Mana Ömer, merkezi Çin sisteminin doğasının, uzun vadeli gündemleri olan stratejilerin ve projelerin uygulanmasıyla uyumlu olduğuna ve siyasi veya ideolojik olmayan sürekli çaba gerektirdiğine dikkati çekti. Ömere’e göre Pekin, sistemler ve kültürler üzerinde hegemonya kurma fikrinden de kaçınıyor ve Afrika’da iyi bir itibara ve ABD tarafının sahip olmadığı bir deneyim birikimine sahip.
Ömer açıklamasının devamında enerji başlığının etkilerine dikkat çekti:
“Nihayetinde ABD kapitalizmi, ABD özel sektörünü kontrol edemez. Bu, Rusya- Ukrayna savaşında Biden ile onun siyasi yönetiminin direktiflerine yanıt vermeyen enerji ve akaryakıt şirketleri arasındaki anlaşmazlıkta tanık olduğunu ve faturasını ABD vatandaşının ödediği bir durum.”
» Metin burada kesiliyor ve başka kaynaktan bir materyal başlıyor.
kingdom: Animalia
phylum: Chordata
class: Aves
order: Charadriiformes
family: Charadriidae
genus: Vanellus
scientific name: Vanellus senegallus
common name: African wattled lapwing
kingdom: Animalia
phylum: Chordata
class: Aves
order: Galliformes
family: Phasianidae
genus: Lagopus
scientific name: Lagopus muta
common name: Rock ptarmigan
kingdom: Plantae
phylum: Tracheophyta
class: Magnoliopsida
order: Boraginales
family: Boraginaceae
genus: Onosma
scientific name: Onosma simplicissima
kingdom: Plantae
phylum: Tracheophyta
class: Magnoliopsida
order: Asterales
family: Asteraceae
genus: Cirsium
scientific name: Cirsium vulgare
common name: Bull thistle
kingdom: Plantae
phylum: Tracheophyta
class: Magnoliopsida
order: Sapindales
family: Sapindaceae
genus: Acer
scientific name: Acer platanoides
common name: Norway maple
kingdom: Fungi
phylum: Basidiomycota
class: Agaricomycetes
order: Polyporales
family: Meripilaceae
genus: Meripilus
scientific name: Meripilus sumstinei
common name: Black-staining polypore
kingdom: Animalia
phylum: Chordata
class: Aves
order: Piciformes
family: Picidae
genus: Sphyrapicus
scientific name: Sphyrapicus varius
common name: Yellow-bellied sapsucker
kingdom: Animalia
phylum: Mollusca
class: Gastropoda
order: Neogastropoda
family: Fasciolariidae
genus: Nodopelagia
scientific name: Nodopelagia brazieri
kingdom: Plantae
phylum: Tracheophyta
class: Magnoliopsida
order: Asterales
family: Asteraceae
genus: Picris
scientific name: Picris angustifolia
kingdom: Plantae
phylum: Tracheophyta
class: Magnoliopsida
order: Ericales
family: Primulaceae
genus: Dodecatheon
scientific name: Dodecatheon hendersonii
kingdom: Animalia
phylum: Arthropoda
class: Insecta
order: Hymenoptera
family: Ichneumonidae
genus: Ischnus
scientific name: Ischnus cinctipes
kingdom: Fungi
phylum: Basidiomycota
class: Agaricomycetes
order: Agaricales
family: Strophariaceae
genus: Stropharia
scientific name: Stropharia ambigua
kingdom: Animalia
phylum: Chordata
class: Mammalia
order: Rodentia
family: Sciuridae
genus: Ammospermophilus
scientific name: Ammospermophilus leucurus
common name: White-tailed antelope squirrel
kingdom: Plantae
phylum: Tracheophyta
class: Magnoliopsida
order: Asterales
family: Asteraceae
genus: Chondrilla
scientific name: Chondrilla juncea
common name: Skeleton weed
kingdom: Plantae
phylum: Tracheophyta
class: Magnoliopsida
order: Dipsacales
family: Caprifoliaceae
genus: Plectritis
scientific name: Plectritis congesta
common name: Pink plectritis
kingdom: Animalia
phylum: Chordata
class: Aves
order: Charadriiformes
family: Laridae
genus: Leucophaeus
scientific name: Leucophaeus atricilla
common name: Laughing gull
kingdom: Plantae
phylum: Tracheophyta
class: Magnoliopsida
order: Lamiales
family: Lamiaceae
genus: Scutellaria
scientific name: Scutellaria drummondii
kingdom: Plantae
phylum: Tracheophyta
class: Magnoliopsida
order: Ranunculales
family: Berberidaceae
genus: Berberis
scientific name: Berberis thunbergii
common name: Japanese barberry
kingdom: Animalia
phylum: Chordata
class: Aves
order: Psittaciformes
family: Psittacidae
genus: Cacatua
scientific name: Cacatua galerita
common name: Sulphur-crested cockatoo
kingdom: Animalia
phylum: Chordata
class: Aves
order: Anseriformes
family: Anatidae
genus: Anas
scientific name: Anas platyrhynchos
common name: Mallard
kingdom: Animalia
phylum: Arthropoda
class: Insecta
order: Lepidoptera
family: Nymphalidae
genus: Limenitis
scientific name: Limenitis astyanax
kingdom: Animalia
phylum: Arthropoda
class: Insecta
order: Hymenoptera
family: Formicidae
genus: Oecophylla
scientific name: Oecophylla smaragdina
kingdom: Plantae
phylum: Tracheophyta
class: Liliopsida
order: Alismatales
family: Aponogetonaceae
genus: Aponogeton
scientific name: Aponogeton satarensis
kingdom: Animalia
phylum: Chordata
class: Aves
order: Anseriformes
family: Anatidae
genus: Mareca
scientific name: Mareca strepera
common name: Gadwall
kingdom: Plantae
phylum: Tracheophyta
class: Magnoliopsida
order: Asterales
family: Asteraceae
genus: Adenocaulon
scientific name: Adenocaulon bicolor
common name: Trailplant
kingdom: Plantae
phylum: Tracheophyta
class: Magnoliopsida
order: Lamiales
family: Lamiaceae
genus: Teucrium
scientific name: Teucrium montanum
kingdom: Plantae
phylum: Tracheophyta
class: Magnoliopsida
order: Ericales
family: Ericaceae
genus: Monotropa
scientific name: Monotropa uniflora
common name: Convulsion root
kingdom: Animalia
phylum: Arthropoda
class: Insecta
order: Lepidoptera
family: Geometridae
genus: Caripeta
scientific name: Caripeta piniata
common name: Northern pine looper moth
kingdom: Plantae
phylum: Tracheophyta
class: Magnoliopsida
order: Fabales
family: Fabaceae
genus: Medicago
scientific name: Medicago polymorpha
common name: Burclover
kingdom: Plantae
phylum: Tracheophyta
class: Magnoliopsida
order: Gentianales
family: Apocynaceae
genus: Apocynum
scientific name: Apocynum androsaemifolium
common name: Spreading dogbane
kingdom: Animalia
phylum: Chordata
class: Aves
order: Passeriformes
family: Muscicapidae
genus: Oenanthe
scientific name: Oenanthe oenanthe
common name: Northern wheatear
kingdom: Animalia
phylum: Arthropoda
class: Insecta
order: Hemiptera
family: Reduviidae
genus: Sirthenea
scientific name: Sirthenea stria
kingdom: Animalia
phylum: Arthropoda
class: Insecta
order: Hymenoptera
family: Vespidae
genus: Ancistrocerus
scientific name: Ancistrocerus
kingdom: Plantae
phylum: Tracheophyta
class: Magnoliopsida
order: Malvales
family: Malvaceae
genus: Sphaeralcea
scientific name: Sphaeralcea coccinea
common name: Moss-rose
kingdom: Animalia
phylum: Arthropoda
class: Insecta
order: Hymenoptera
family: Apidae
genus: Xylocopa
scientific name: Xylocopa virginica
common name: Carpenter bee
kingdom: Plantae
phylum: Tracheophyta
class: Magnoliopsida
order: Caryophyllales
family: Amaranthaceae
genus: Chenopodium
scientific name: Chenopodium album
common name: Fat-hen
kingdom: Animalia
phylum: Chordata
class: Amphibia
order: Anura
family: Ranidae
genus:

Afrikalı liderleri tüm girişimlere yönelik pratik ve gerçekçi politikalar benimsemeye çağıran Mana Ömer, gündemlerini ve vizyonlarını empoze etmeleri, dünyanın artık ‘Kıta’nın potansiyelinin ve dünyanın ekonomik ve jeopolitik geleceği için öneminin’ farkına vardığını anlamaları gerektiğini vurguladı.
Afrika meseleleri uzmanı Joseph Murad Emin de Şarku’l Avsat’a yaptığı açıklamada “ABD ve Batılı tarafların açıklamalarında öne sürdükleri şey, Kıta’yı ihmal etmelerinin, başarısızlıklarının ve Çin’e yetişmekte gecikmelerinin üzerini örtmeye çalışmaktır” dedi.
Emin, Çin’in şu an ve gelecekteki çıkarlarına ulaşmada başarılı olan gerçekçi stratejilere göre çalıştığına dikkat çektiği açıklamasının devamında “Çin’in bu gerçekliği, Afrika ülkeleri için açısından çok faydalı” değerlendirmesinde bulundu.
Aynı şekilde ‘borç tuzağı’ iddiasını asılsız olduğunu vurgulayan Emin, “Çünkü Batılı ülkelerin ve hatta Batı yönelimini benimseyen uluslararası kredi kuruluşlarının Afrika’da milyarlarca borcu var” dedi. Joseph Murad Emin, ABD ve Batı’nın başarılı olmak istiyorlarsa Afrika’daki iş birliğini ve yatırımı siyasallaştırmaktan kaçınmaları gerektiğini vurguladı.
Emin, Afrikalı liderlerin ‘sürdürülebilir kalkınma, ekonomik ve güvenlik hedeflerine ulaşmak ve Kıta’nın kronik sorunlarının çözümüne katkıda bulunmak için çeşitli uluslararası güçlerin Afrika’ya yönelik bu ivmesini ülke ve halklarının yararına kullanmaları gerektiğini’ dile getirdi.